* [Try it]: Without any of the pictures, transcribe all the lines below exactly.
┄┄┄┄┄┄┄┄┄┄┄┄┄┄┄┄┄┄┄┄
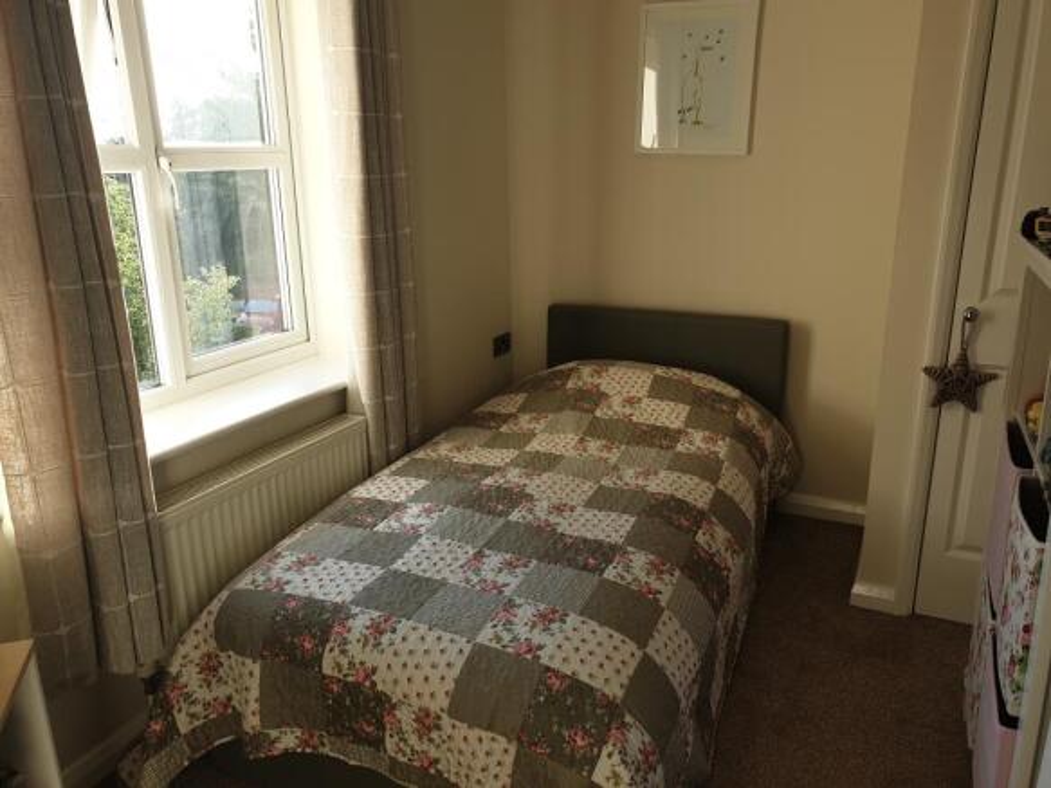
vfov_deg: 53.0
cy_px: 394
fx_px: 789
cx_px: 526
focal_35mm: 26
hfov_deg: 67.3
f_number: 2.4
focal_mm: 4.3
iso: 50
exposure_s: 1/173
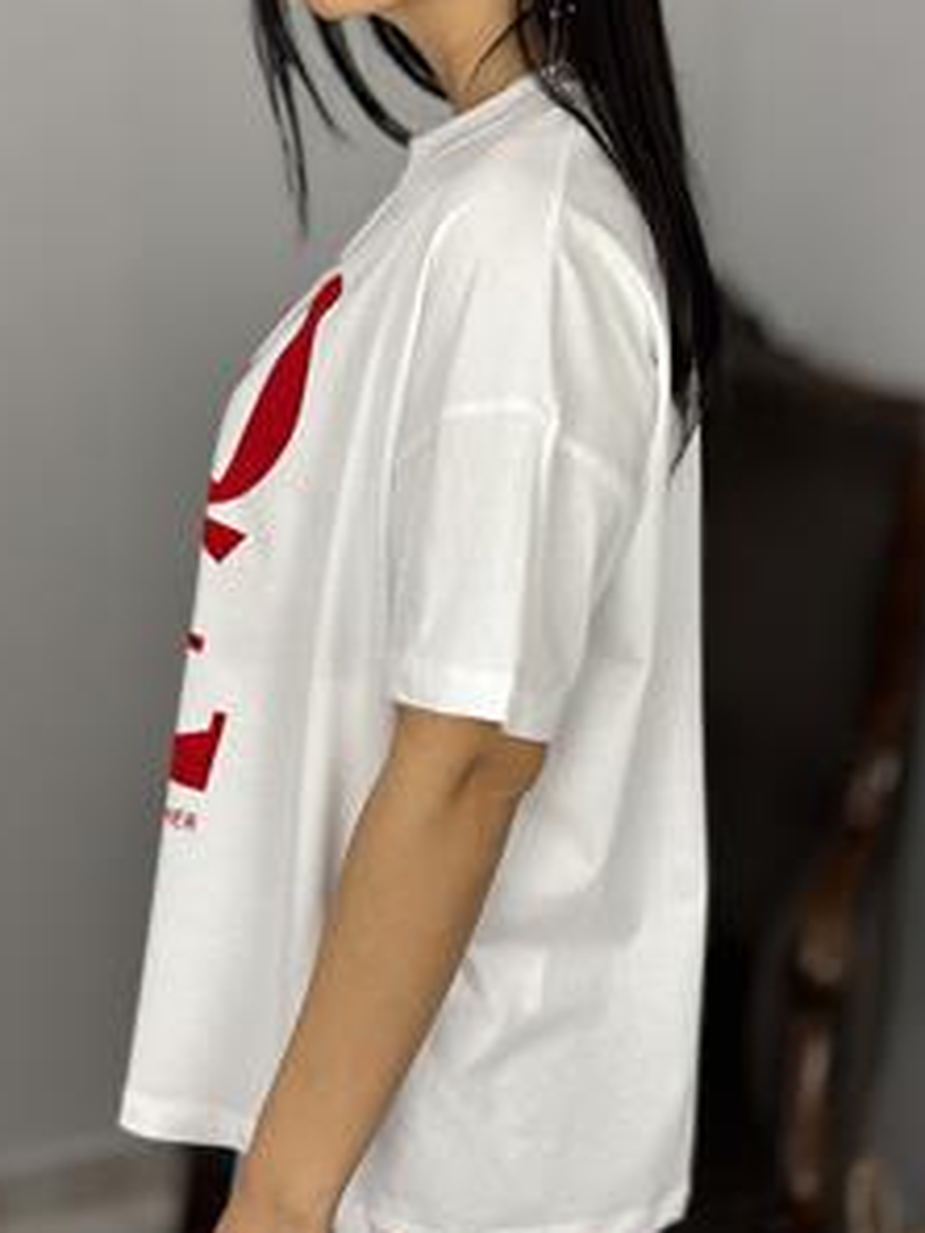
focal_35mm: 67
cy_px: 419
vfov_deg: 28.8
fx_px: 2387
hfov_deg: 21.9
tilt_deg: -11.8
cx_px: 454
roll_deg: -1.6
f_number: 1.78
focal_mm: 6.86
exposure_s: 1/100
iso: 80
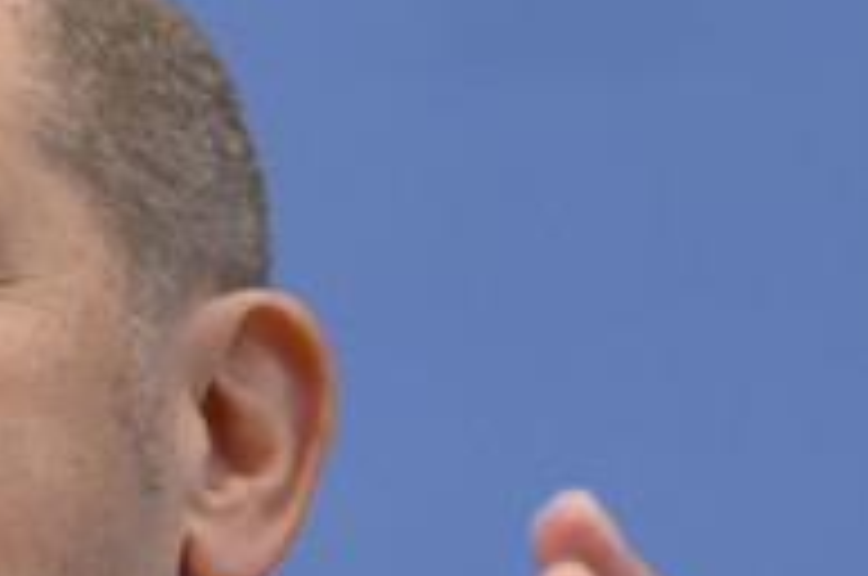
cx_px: 2
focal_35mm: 398
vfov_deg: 3.4
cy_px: 518
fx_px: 9580
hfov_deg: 5.2
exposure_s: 1/640
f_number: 6.3
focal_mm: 170
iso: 3200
┄┄┄┄┄┄┄┄┄┄┄┄┄┄┄┄┄┄┄┄
* [Result of the exercise]:
vfov_deg: 53.0
cy_px: 394
fx_px: 789
cx_px: 526
focal_35mm: 26
hfov_deg: 67.3
f_number: 2.4
focal_mm: 4.3
iso: 50
exposure_s: 1/173
focal_35mm: 67
cy_px: 419
vfov_deg: 28.8
fx_px: 2387
hfov_deg: 21.9
tilt_deg: -11.8
cx_px: 454
roll_deg: -1.6
f_number: 1.78
focal_mm: 6.86
exposure_s: 1/100
iso: 80
cx_px: 2
focal_35mm: 398
vfov_deg: 3.4
cy_px: 518
fx_px: 9580
hfov_deg: 5.2
exposure_s: 1/640
f_number: 6.3
focal_mm: 170
iso: 3200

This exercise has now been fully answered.